Bhagyalakshmi taking to the art is no surprise, considering that she is the daughter of the legendary morsing player Bheemachar. She recalls with fondness that her father was a big source of inspiration with a progressive attitude at a time when percussion playing was not regarded a woman’s forte.

He was happy to bring Bhagyalakshmi too into the world of laya, just as he had trained both his sons Dhruvaraj and Rajashekar, both well-known percussionists today.

“When renowned percussionist H.P. Ramachar’s revolutionary experimentation, Karnataka Mahila Laya Madhuri ensemble, had brought in women for mridanga, khanjira, ghata, thavil and konakkol, only morsing was missing. Ramachar’s plea to teach me the art of morsing not just saw my father start the lessons almost immediately, but his conscientious effort enabled me to absorb the nuances like a blotting paper. I was on the dais even as I was a sixth standard student,” she recalls. Thirty-eight-year-old Bhagyalakshmi, a resident of Govindarajnagar in Vijayanagar area, holds a B.Sc. in Electronics.

She is happy that her father brought in some radical changes in his morsing schooling as the “sol-kattu” or percussion syllables he used was stretched with precision and lucidity.

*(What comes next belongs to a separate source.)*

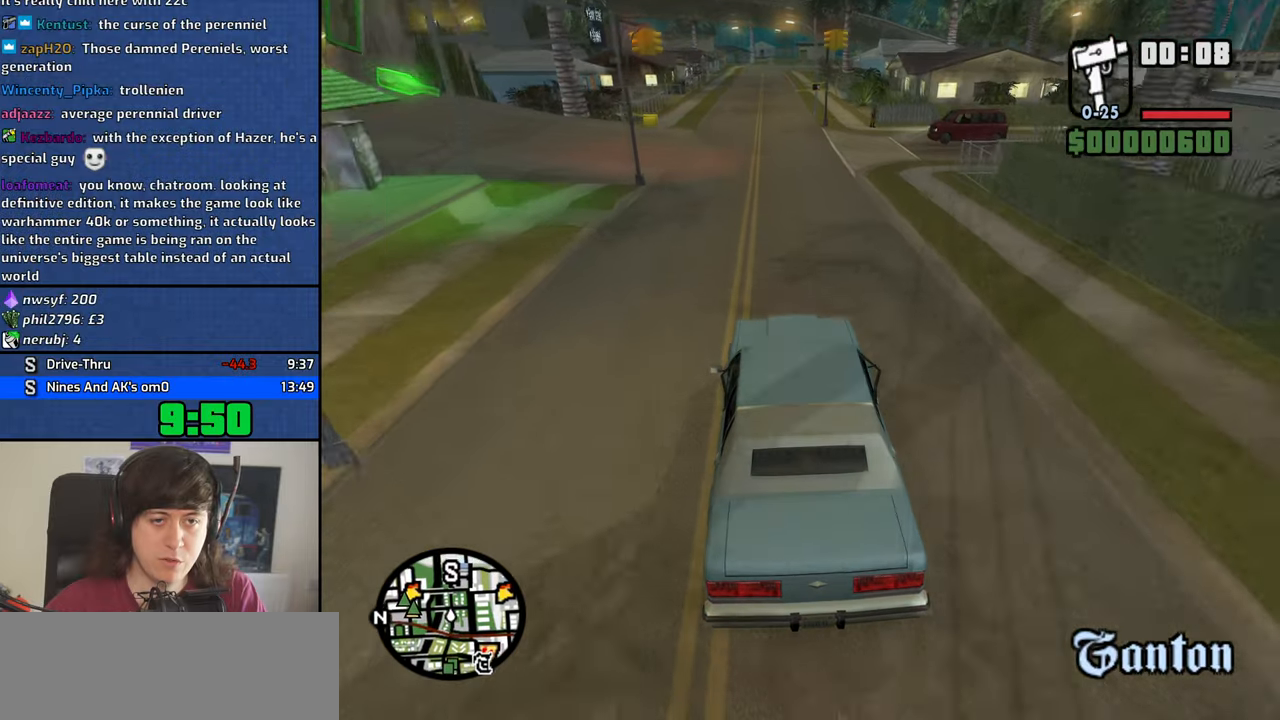
{"keys": ["w"], "mouse": [], "events": []}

“He believed that clear verbal expressions of laya (the art of konakkol) helped transform the beats onto morsing more effectively. To the lyrical flow of the instrument sheltered in the traditional Pudukottai styling, my father brought in innovative embellishments. What gave it the true ‘Bheemachar stamp’ was the ‘kirra’ sound generally heard from the dhol that was infused into morsing to bring in a dramatic effect,” she explains.

Travels abroad

Bhagyalakshmi, through Mahila Laya Madhuri, travelled to Egypt, Algeria and Tunisia on a concert tour through the ICCR. If that was the starting point, today, as a member of the popular Stree Taal Tarang steered by ghata artiste Sukanya Ramgopal, she has toured extensively through the length and breadth of the nation and globe, and has participated in more than 1,000 concerts and accompanied star performers of the Carnatic genre.

Bheemachar’s Morsing Tarang also had the entire family of four percussionists travel to Amsterdam to take part in the global Jew’s Harp Fest.

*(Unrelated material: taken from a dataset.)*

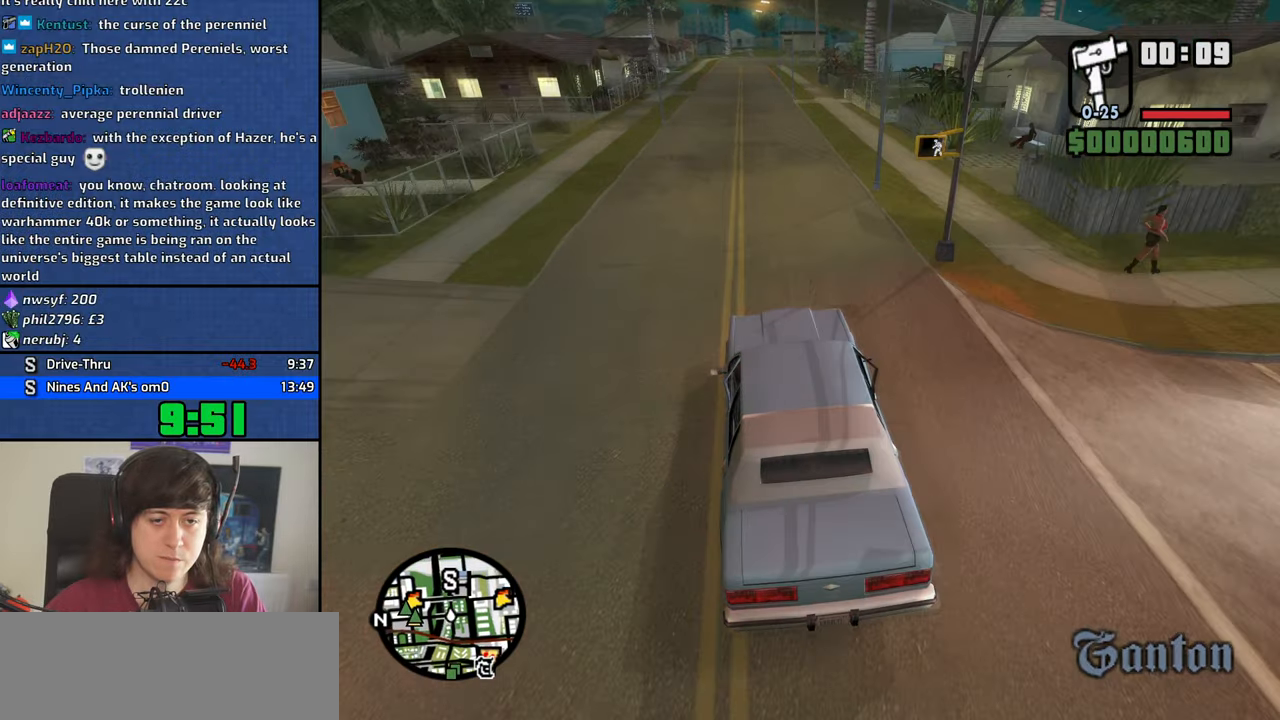
{"keys": ["w"], "mouse": [], "events": []}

“It’s a treat to represent India and present the Indian harp,” she says. Morsing, used in Rajasthan folk music, is called ‘murchang’ there, while the same instrument exists in Germany, Hungary, Japan, Vietnam and Russia under different names that come together during international harp fests.

Says Bhagyalakshmi: “Only when we go abroad and participate in percussion ensembles do we realise the importance this small instrument enjoys. It’s comforting that our own Laya Vadya ensembles have helped morsing to gain more importance. Gender bias is also fading out.”

A knack

On the question of whether morsing can seriously hurt the tongue, she says: “It’s an art you get used to. There is a knack in making music by holding this instrument made of mild steel between your tongue and lips.”

Bhagyalakshmi is now a regular at the Music Academy, Chennai, concerts. This year, during the December season concerts, she will be beside Bangalore’s renowned music guru Neela Ramgopal.